**Exercise passage**:
Return to Seoul () (originial English title All The People I’ll Never Be) is a 2022 drama film directed and written by Davy Chou. A French-German-Belgian coproduction, the film revolves around Freddie (Ji-Min Park), a 25-year old French adoptee, who goes to South Korea and seeks her biological parents. The film premiered on 22 May at the 2022 Cannes Film Festival under the Un Certain Regard section. The film was selected as the Cambodian entry for the Best International Feature Film at the 95th Academy Awards, and made the December shortlist.

Plot
25-year-old Freddie, who was born in South Korea and adopted by French parents, arrives in Seoul "by accident" after her flight to Tokyo was cancelled. Freddie bonds with Tena, the desk clerk at her hotel, and sleeps with a man she meets with Tena in restaurant. Tena and a friend of hers recommend to Freddie that she contact the Hammond Adoption Center in order to find her biological parents. 

Although Freddie is initially insistent that she is not in Korea to find her parents, she goes to Hammond, who tell her that she can have Hammond send telegrams to her parents, and if her parents wish to see her, they can respond. However, if the parents ask Hammond not to contact them again, Hammond must abide by this request. Freddie asks them to send the telegram, and her father responds. Freddie travels with Tena to visit her father, with Tena serving as a translator between them. 

Freddie is initially uncomfortable, but agrees to stay three nights with her biological father’s family. At the end of the three days, Freddie leaves, and becomes frustrated with her father’s repeated calls and texts emphasizing how much he regrets giving her up for adoption. She goes to a bar with Tena and the man she slept with on her first night in Seoul, and makes Tena uncomfortable with her cruel rejection of his feelings for her. As they are leaving, she tries to kiss Tena, who rejects her, telling Freddie she is “a very sad person”.

Freddie tries to return to her hotel with the DJ from the bar, but is confronted by her drunken father, who admonishes her and asks why she isn’t returning his calls or texts. Tena also appears, but Freddie screams at them and leaves.

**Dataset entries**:
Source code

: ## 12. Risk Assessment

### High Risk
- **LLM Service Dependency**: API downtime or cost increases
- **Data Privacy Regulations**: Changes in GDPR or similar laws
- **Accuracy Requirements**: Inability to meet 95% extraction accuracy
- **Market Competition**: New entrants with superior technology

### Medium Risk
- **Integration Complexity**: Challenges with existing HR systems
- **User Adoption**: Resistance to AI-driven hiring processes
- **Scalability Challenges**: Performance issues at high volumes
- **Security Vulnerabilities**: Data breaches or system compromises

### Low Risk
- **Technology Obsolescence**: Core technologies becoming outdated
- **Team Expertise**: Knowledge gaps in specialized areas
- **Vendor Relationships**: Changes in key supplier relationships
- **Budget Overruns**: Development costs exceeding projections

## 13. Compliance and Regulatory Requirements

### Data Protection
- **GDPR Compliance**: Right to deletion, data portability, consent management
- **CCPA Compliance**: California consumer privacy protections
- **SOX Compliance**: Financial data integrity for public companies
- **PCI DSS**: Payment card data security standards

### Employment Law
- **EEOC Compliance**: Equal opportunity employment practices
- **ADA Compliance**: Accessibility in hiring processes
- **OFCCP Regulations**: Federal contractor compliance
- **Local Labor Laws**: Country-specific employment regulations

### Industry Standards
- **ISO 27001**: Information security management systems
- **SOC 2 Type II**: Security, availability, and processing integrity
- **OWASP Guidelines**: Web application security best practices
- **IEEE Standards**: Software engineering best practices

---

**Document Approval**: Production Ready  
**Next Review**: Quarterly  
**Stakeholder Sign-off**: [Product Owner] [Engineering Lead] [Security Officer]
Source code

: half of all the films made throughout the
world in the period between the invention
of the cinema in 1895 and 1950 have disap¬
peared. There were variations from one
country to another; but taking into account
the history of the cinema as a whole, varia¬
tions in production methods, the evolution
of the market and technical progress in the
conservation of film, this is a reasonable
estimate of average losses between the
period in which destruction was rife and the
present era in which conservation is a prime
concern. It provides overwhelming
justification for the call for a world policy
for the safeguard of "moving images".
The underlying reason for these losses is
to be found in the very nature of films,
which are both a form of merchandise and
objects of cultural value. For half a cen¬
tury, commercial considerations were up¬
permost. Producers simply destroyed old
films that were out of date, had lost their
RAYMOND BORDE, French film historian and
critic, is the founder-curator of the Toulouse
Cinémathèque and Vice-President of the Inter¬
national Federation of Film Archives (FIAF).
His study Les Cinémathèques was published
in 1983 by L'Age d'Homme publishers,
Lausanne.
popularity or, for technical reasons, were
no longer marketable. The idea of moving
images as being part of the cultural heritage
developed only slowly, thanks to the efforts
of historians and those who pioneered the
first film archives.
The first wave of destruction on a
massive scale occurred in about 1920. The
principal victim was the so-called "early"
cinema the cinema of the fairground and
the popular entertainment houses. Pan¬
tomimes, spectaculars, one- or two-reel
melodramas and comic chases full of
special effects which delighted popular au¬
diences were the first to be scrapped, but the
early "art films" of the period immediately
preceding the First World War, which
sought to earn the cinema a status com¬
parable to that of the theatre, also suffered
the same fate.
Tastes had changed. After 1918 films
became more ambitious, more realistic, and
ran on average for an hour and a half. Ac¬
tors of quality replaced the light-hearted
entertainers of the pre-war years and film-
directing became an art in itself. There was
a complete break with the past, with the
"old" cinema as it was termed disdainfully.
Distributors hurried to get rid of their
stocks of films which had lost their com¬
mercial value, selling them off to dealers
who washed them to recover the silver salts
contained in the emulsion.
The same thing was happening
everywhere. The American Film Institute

**Tasks and exercises**:
1. According to the film summary, why does Freddie end up arriving in Seoul?
2. Copy the film summary word for word from "Freddie is initially uncomfortable, but" to "them and leaves.".

**Answers**:
1. Her flight to Tokyo was cancelled.

2.
Freddie is initially uncomfortable, but agrees to stay three nights with her biological father’s family. At the end of the three days, Freddie leaves, and becomes frustrated with her father’s repeated calls and texts emphasizing how much he regrets giving her up for adoption. She goes to a bar with Tena and the man she slept with on her first night in Seoul, and makes Tena uncomfortable with her cruel rejection of his feelings for her. As they are leaving, she tries to kiss Tena, who rejects her, telling Freddie she is “a very sad person”.

Freddie tries to return to her hotel with the DJ from the bar, but is confronted by her drunken father, who admonishes her and asks why she isn’t returning his calls or texts. Tena also appears, but Freddie screams at them and leaves.